The team then trained the AI system in a controlled environment where various background noises and echo patterns were used to increase the system’s ability to localize sounds and distinguish from echos, etc.

It was trained with more than 400 sounds including human voices, natural sounds such as thunder, and machine sounds like car engines, etc. Finally, the system’s microphones were placed inside dummy human ears in order to allow it to benefit from the same physical features that funnel sounds into both our inner ears to enable sound localization.

The researchers found that the system mirrored the performance of us, humans, very closely. So, for example, when the number of sounds or the level of background interference was increased, the system found it harder and harder to distinguish sounds, exactly as we humans do.

The development of this exciting new application of artificial intelligence and machine learning system will have a number of very useful applications to the movie production process and to each of our movie experiences.

On the AI-assisted moviemaking side of things, the main advantage of this technology will be the increased accuracy of existing tools coupled with the ability of these AI platforms to create a range of new and powerful tools with which to empower filmmakers with more powerful insights.

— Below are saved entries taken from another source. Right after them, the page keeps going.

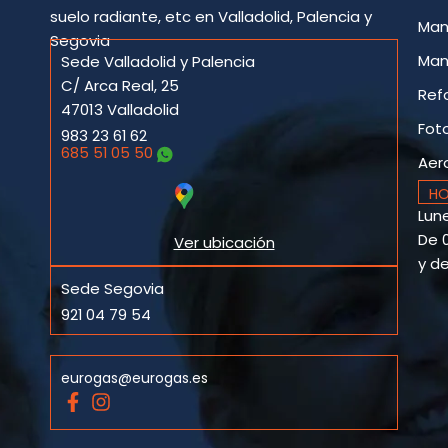
suelo radiante, etc en Valladolid, Palencia y
Man
Segovia
Man
Sede Valladolid y Palencia
C/ Arca Real, 25
Ref
47013 Valladolid
Fot
983 23 61 62
685 51 05 50
Aer
HO
Lune
De 0
Ver ubicación
y de
Sede Segovia
921 04 79 54
eurogas@eurogas.es
F
I
a
n
c
s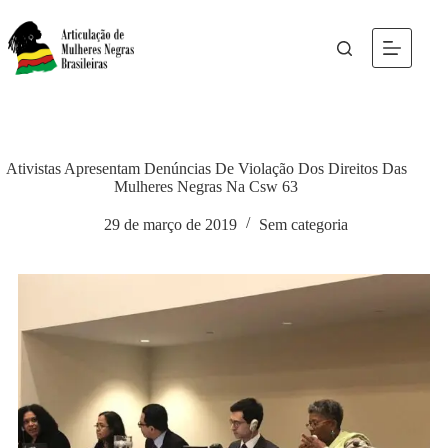
Ativistas Apresentam Denúncias De Violação Dos Direitos Das
Mulheres Negras Na Csw 63
29 de março de 2019
Sem categoria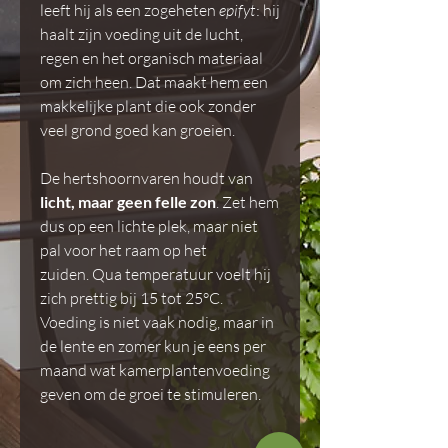
leeft hij als een zogeheten
epifyt
: hij
haalt zijn voeding uit de lucht,
regen en het organisch materiaal
om zich heen. Dat maakt hem een
makkelijke plant die ook zonder
veel grond goed kan groeien.
De hertshoornvaren houdt van
licht, maar geen felle zon
. Zet hem
dus op een lichte plek, maar niet
pal voor het raam op het
zuiden. Qua temperatuur voelt hij
zich prettig bij 15 tot 25°C.
Voeding is niet vaak nodig, maar in
de lente en zomer kun je eens per
maand wat kamerplantenvoeding
geven om de groei te stimuleren.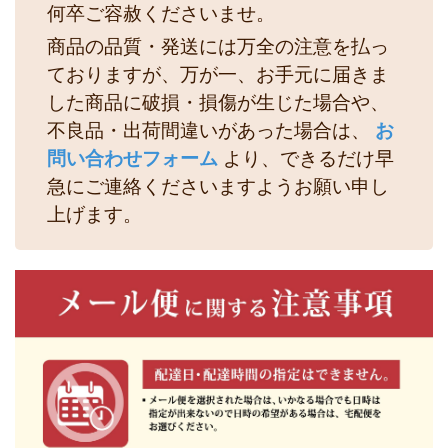
何卒ご容赦くださいませ。
商品の品質・発送には万全の注意を払っ
ておりますが、万が一、お手元に届きま
した商品に破損・損傷が生じた場合や、
不良品・出荷間違いがあった場合は、
お
問い合わせフォーム
より、できるだけ早
急にご連絡くださいますようお願い申し
上げます。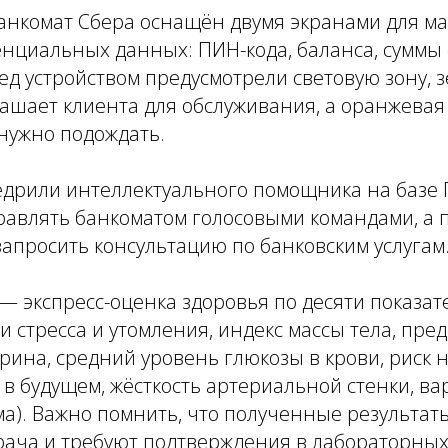
нкомат Сбера оснащён двумя экранами для м
нциальных данных: ПИН-кода, баланса, суммы
ед устройством предусмотрели световую зону, 
ашает клиента для обслуживания, а оранжевая 
нужно подождать.
едрили интеллектуального помощника на базе 
равлять банкоматом голосовыми командами, а 
апросить консультацию по банковским услугам
— экспресс-оценка здоровья по десяти показате
и стресса и утомления, индекс массы тела, пр
рина, средний уровень глюкозы в крови, риск
в будущем, жёсткость артериальной стенки, в
а). Важно помнить, что полученные результат
рача и требуют подтверждения в лабораторных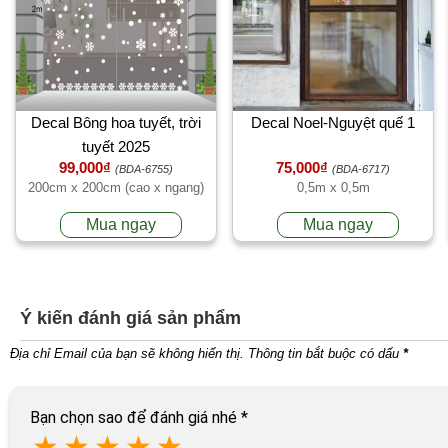
Decal Bông hoa tuyết, trời
Decal Noel-Nguyệt quế 1
tuyết 2025
99,000₫
75,000₫
(BDA-6755)
(BDA-6717)
200cm x 200cm (cao x ngang)
0,5m x 0,5m
Mua ngay
Mua ngay
Ý kiến đánh giá sản phẩm
Địa chỉ Email của bạn sẽ không hiển thị. Thông tin bắt buộc có dấu
*
Bạn chọn sao để đánh giá nhé
*
★
★
★
★
★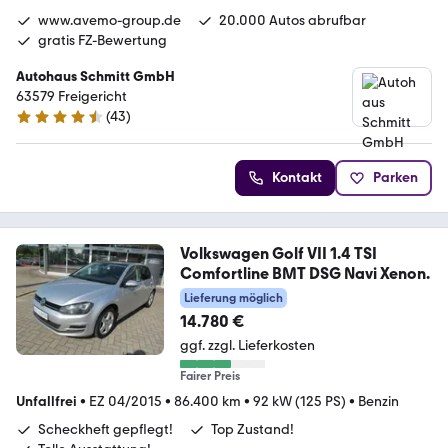
www.avemo-group.de
20.000 Autos abrufbar
gratis FZ-Bewertung
Autohaus Schmitt GmbH
63579 Freigericht
(
43
)
4.7 Sterne
Kontakt
Parken
Volkswagen Golf VII 1.4 TSI
Comfortline BMT DSG Navi Xenon.
Lieferung möglich
14.780 €
ggf. zzgl. Lieferkosten
Fairer Preis
Unfallfrei
•
EZ 04/2015
•
86.400 km
•
92 kW (125 PS)
•
Benzin
Scheckheft gepflegt!
Top Zustand!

An obvious example will be the increased accuracy of video analytic tools which allow the system to analyze film clips in order to provide insights such as feedback on acting performance, suitability of a sound on the soundtrack, identifying genre elements, etc. Naturally, background noises and sound interference hinder the accuracy of current AI systems.

Along with this boost in accuracy, AI-assisted technology platforms will be able to create a range of tools that use the audio soundtrack as a basis for their in-depth analytics. Examples might include help with level mixing for specific sound requirements, i.e 2:1, 5:1, 6:1, and 7:1 surround sound, etc.

Another offshoot to this, AI systems will be able to help suggest sound additions and modifications that the sound editor could make to enhance the effect of the audio in a scene. This might be the addition of more sounds that aim to confuse or disorientate an audience during a horror scene, etc.

These and other tools would ultimately help automate some of the more complex elements of the effect of the soundtrack on audiences watching the film in different environments.

Such a system would eventually have the power to help filmmakers create tailor-made soundtracks for a wide range of different environments, or perhaps even eventually allow movie theater or home sound systems to automatically adjust their sound settings in order to create the optimum audio experience for the environment that the movie is being played in.

While it is very early days yet, this exciting breakthrough promises to unlock yet more of the enormous power of AI to help create a more healthy and exciting movie business in the future.